Blog – Il mio anniversario di sacerdozio
Il 29 maggio 1988 venivo ordinato sacerdote da san Giovanni Paolo II in San Pietro e così, oggi è il mio anniversario di sacerdozio. Per l’occasione ho deciso di proporre, quasi senza cambiamenti, l’ottava domanda/risposta delle FAQ. Quando la scrissi non avevo iniziato la mia collaborazione con Rebibbia e tante altre cose non c’erano, però credo abbia una sua attualità circa il mio essere sacerdote. Ne approfitto per ringraziare infinitamente tutti quelli che oggi pregheranno per me o mi manderanno “pensieri felici”
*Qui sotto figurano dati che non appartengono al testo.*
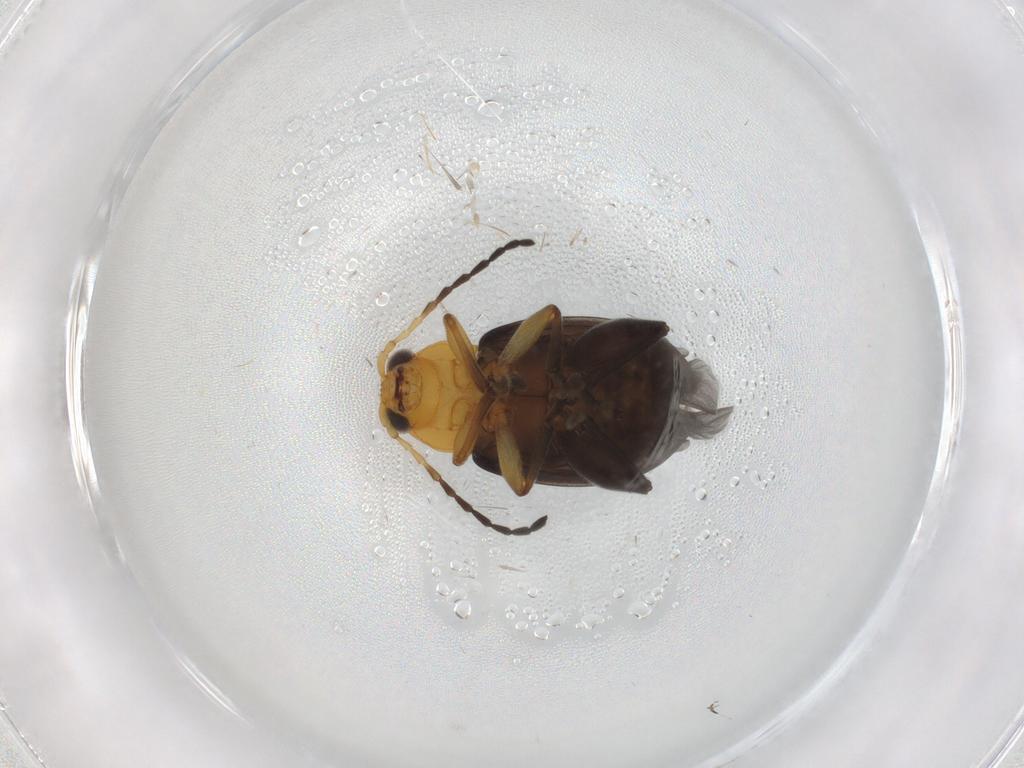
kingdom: Animalia
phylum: Arthropoda
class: Insecta
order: Coleoptera
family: Chrysomelidae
D/ Mauro Leonardi è un prete e un prete, invece di scrivere tanto, non dovrebbe occuparsi di preghiera, sacramenti e cose pie? A maggior ragione Leonardi non dovrebbe scrivere cose d’amore o intervistare personaggi quanto meno di dubbia fama. Oltretutto non è un prete qualsiasi ma è un sacerdote dell’Opus Dei: i preti dell’Opus Dei non hanno ben altra reputazione?
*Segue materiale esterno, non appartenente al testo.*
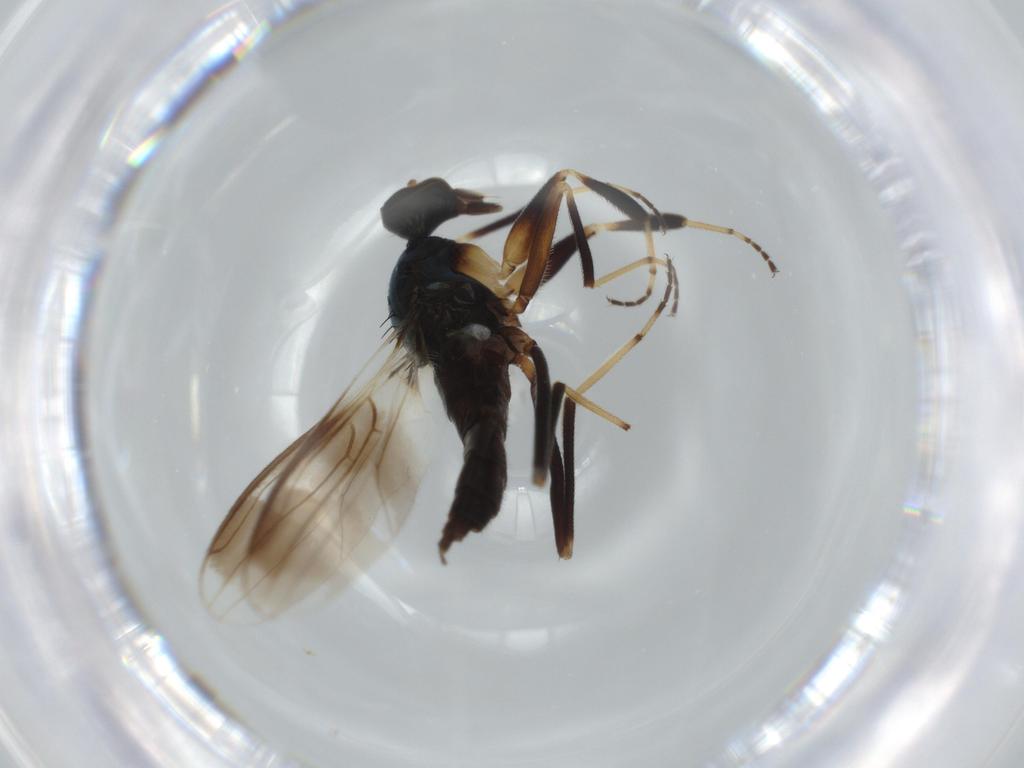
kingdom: Animalia
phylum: Arthropoda
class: Insecta
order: Diptera
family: Hybotidae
R/ Mauro Leonardi, pur con i suoi limiti personali, è un prete come tutti gli altri ed è un prete dell’Opus Dei come tutti gli altri preti dell’Opus Dei. Al primo posto viene la sua normale attività pastorale e, compatibilmente con essa, l’altra.
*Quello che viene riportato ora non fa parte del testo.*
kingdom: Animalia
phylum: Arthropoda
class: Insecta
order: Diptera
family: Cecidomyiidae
È importante non dimenticare però che i sacerdoti dell’Opus Dei sono sacerdoti secolari esattamente come quelli diocesani, non sono cioè religiosi. Affermare che la secolarità è una caratteristica propria dei laici, non implica negarla nei sacerdoti secolari. Non è vero infatti che questi ultimi, con l’ordinazione, perdono la secolarità. Acquistano semplicemente una nuova qualità che tra i laici non si dà. Álvaro del Portillo nel libro Laici e fedeli nella Chiesa lo spiega con queste parole: «Nei chierici si ha una prevalenza della loro funzione ministeriale, così che, seppure non siano radicalmente separati dall’ordine secolare, la loro funzione nell’ordine profano è subordinata alla loro funzione sacra; potranno svolgere solo quelle funzioni profane che siano congruenti con il loro stato, quante volte il loro esercizio sia compatibile con la loro funzione nella Chiesa. In ogni caso è bene tenere presente che continuano a essere radicalmente inseriti nel mondo; non è un fenomeno di separazione, bensì di prevalenza e subordinazione». Di seguito aggiunge: «Viceversa per i religiosi – testimoni pubblici, nomine Ecclesiae, dello spirito delle beatitudini e pertanto del nuovo cielo e della nuova terra – si ha una vera separazione. È tale separazione a curis et negotiis saecularibus [in nota cita san Gerolamo, san Benedetto, san Tommaso d’Aquino e Suárez] che produce, che rende possibile, la testimonianza escatologica pubblica che è propria ed essenziale dello stato religioso. Fino al punto che se la sostanza teologica dello stato religioso non consistesse in ciò, tale stato ecclesiastico non avrebbe ragion d’essere: infatti la possibilità e il diritto di vivere privatamente i consigli evangelici o di contrarre vincoli associativi per la realizzazione di attività apostoliche sono – come abbiamo visto – facoltà o diritti propri di tutti i fedeli del Popolo di Dio.» (Á. del Portillo, Laici e fedeli nella Chiesa, Giuffré, Milano 1999, pp. 174-175).